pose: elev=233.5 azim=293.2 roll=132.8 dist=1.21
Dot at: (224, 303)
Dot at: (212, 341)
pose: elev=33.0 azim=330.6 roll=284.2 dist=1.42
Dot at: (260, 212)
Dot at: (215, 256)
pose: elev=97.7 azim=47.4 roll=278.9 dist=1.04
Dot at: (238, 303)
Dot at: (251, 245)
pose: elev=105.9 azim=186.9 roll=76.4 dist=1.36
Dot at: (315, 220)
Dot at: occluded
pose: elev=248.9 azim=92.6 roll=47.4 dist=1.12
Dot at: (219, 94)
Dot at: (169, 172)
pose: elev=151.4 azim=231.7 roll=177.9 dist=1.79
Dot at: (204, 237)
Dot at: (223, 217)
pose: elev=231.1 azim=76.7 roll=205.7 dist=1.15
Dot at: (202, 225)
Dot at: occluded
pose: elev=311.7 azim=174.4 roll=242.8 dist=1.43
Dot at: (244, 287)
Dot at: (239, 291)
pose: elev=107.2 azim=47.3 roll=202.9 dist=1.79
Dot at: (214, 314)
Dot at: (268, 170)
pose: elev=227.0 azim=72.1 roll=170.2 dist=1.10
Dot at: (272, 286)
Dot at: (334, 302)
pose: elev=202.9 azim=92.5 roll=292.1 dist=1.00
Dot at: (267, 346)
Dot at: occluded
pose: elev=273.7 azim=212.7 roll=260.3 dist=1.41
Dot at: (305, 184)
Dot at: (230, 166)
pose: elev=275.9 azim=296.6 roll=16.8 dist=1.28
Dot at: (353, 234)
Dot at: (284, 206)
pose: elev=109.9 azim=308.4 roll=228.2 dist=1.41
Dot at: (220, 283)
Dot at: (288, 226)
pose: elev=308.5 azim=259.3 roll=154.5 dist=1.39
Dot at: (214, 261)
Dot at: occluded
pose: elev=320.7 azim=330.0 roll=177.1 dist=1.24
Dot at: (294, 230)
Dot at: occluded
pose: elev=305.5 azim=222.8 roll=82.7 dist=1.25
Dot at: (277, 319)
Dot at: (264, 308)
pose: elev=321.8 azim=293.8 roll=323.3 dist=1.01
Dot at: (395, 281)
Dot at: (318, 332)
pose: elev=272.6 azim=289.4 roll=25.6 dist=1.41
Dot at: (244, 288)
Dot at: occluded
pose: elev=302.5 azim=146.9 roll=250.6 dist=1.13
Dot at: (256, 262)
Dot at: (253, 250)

• • • • •

YOUR INSTRUCTIONS — Reproduce the records verbatim from their first line through the line containing "Dot at: (288, 226)", including that line.

EXPECTED OUTPUT —
pose: elev=233.5 azim=293.2 roll=132.8 dist=1.21
Dot at: (224, 303)
Dot at: (212, 341)
pose: elev=33.0 azim=330.6 roll=284.2 dist=1.42
Dot at: (260, 212)
Dot at: (215, 256)
pose: elev=97.7 azim=47.4 roll=278.9 dist=1.04
Dot at: (238, 303)
Dot at: (251, 245)
pose: elev=105.9 azim=186.9 roll=76.4 dist=1.36
Dot at: (315, 220)
Dot at: occluded
pose: elev=248.9 azim=92.6 roll=47.4 dist=1.12
Dot at: (219, 94)
Dot at: (169, 172)
pose: elev=151.4 azim=231.7 roll=177.9 dist=1.79
Dot at: (204, 237)
Dot at: (223, 217)
pose: elev=231.1 azim=76.7 roll=205.7 dist=1.15
Dot at: (202, 225)
Dot at: occluded
pose: elev=311.7 azim=174.4 roll=242.8 dist=1.43
Dot at: (244, 287)
Dot at: (239, 291)
pose: elev=107.2 azim=47.3 roll=202.9 dist=1.79
Dot at: (214, 314)
Dot at: (268, 170)
pose: elev=227.0 azim=72.1 roll=170.2 dist=1.10
Dot at: (272, 286)
Dot at: (334, 302)
pose: elev=202.9 azim=92.5 roll=292.1 dist=1.00
Dot at: (267, 346)
Dot at: occluded
pose: elev=273.7 azim=212.7 roll=260.3 dist=1.41
Dot at: (305, 184)
Dot at: (230, 166)
pose: elev=275.9 azim=296.6 roll=16.8 dist=1.28
Dot at: (353, 234)
Dot at: (284, 206)
pose: elev=109.9 azim=308.4 roll=228.2 dist=1.41
Dot at: (220, 283)
Dot at: (288, 226)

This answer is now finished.